Chaque acide aminé ayant des valeurs de pKa légèrement différentes les unes des autres, leurs points isoélectriques diffèrent également légèrement les uns des autres. Les acides aminés qui ont une chaîne latérale électriquement chargée font en plus intervenir le pKa de cette chaîne, noté pKR. Ainsi, l' aspartate, le glutamate mais aussi la cystéine ont une chaîne latérale chargée négativement — celle de la cystéine reste cependant faiblement chargée à pH neutre — de sorte que leur point isoélectrique vaut pI = ½ (pKa1 + pKR). Symétriquement, l' histidine, la lysine et l' arginine ont une chaîne latérale chargée positivement, de sorte que leur point isoélectrique s'exprime par pI = ½ (pKR + pKa2).

Solubilité

Diagramme de Venn des propriétés des acides aminés protéinogènes.

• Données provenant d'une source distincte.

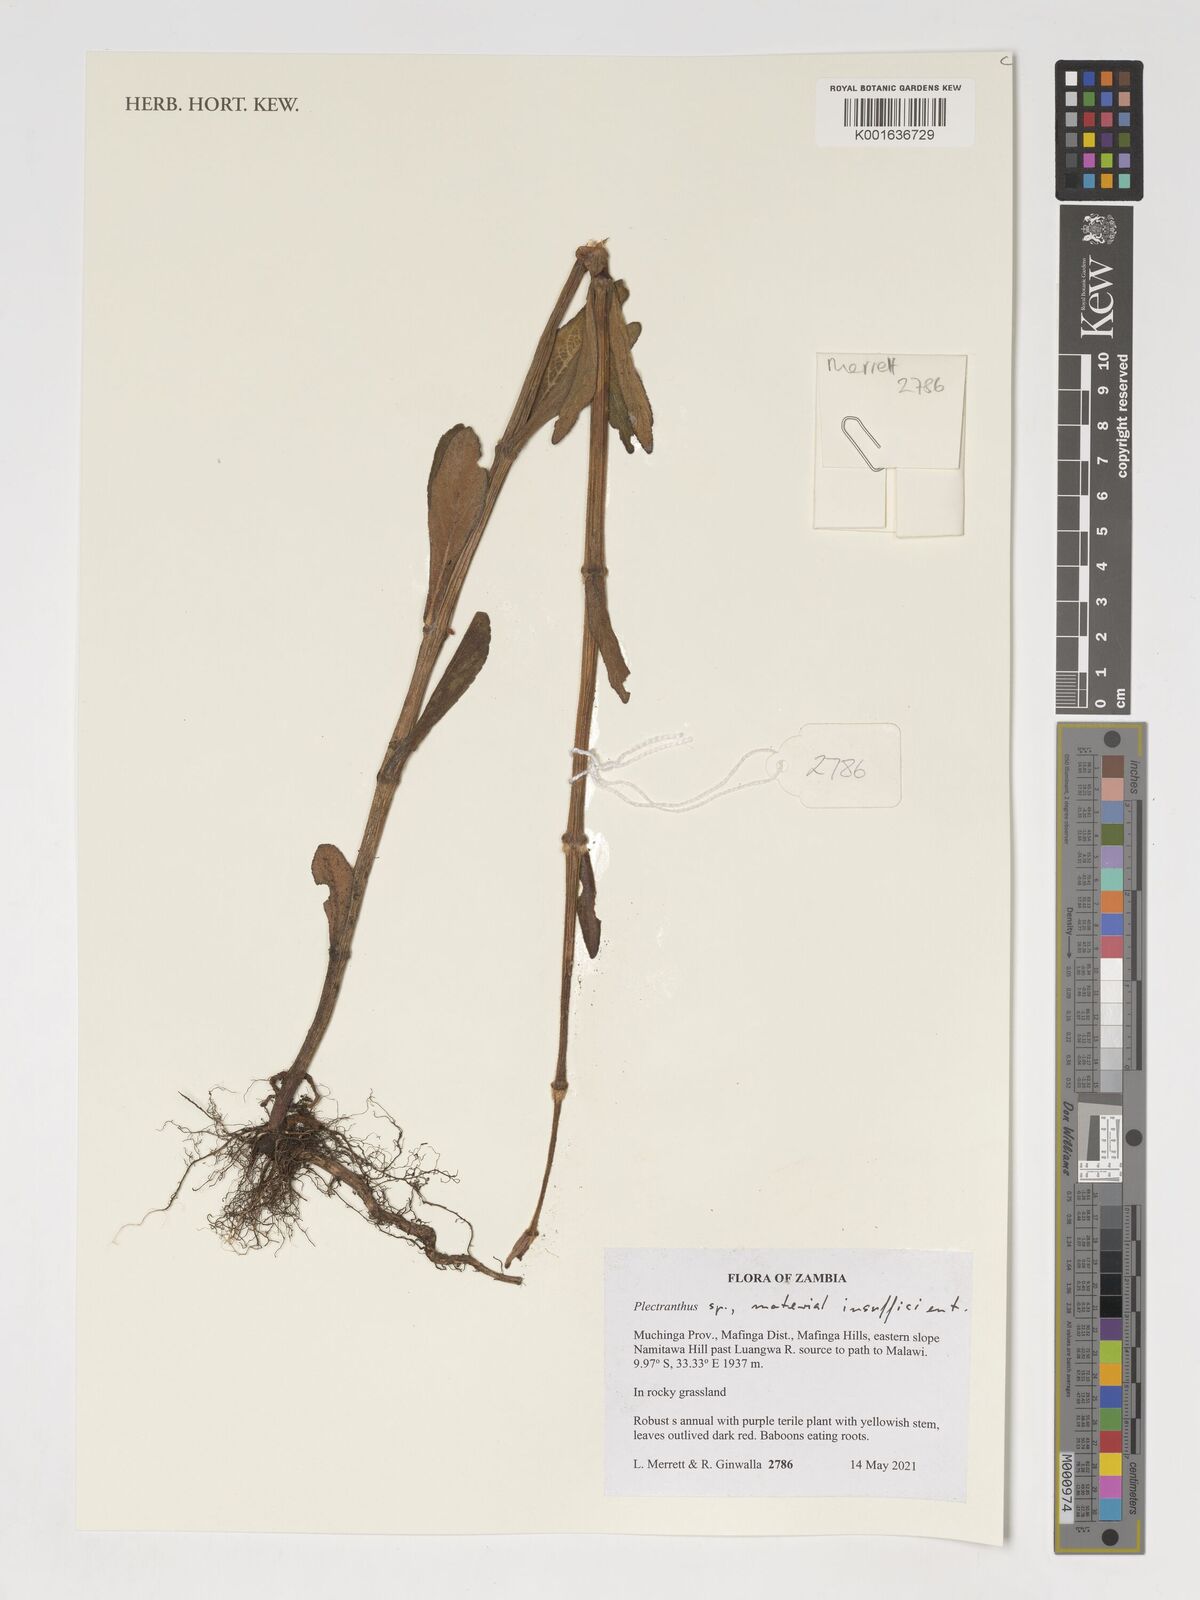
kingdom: Plantae
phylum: Tracheophyta
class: Magnoliopsida
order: Lamiales
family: Lamiaceae
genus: Plectranthus
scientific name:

La plupart des acides aminés subissent facilement la solvatation par les solvants polaires tels que l'eau, ou l' alcool éthylique (particulièrement la proline et l' hydroxyproline) dans lesquels ils sont solubles. D'autre part, les acides α-aminés sont solubles, mais à un degré moindre, dans les solvants apolaires. Cette solubilité est largement dépendante des propriétés de la chaîne latérale : la solubilité diminue avec le nombre d' atomes de carbone du radical, mais augmente si ce radical est porteur de fonctions polaires ( NH2, COOH) ou hydrophiles ( OH). La tyrosine, en raison son noyau aromatique, est ainsi peu soluble dans l'eau, à raison de 0,38 g L−1 à 20 °C, tandis que la valine, aliphatique mais plus petite, l'est davantage, à raison de 24 g L−1 ; l' arginine, très basique et donc très polaire, est soluble à raison de 150 g L−1, tandis que la cystéine, avec une chaîne latérale courte terminée par une fonction thiol, est très soluble, à raison de 280 g L−1, et la sérine, analogue de la cystéine avec un hydroxyle à la place du sulfhydryle, est particulièrement soluble, à raison de 360 g L−1.

Absorption de la lumière

Les solutions d'acides aminés sont incolores. Les acides aminés aromatiques absorbent les rayonnements ultraviolets entre 260 et 280 nm. Au-dessus de 260 nm, la plus grande partie de l'absorption ultraviolette des protéines provient de leur teneur en tryptophane et parfois en tyrosine et en phénylalanine. Ces acides aminés ont une telle absorption à cause de leur nature aromatique due à la présence d'un cycle benzénique.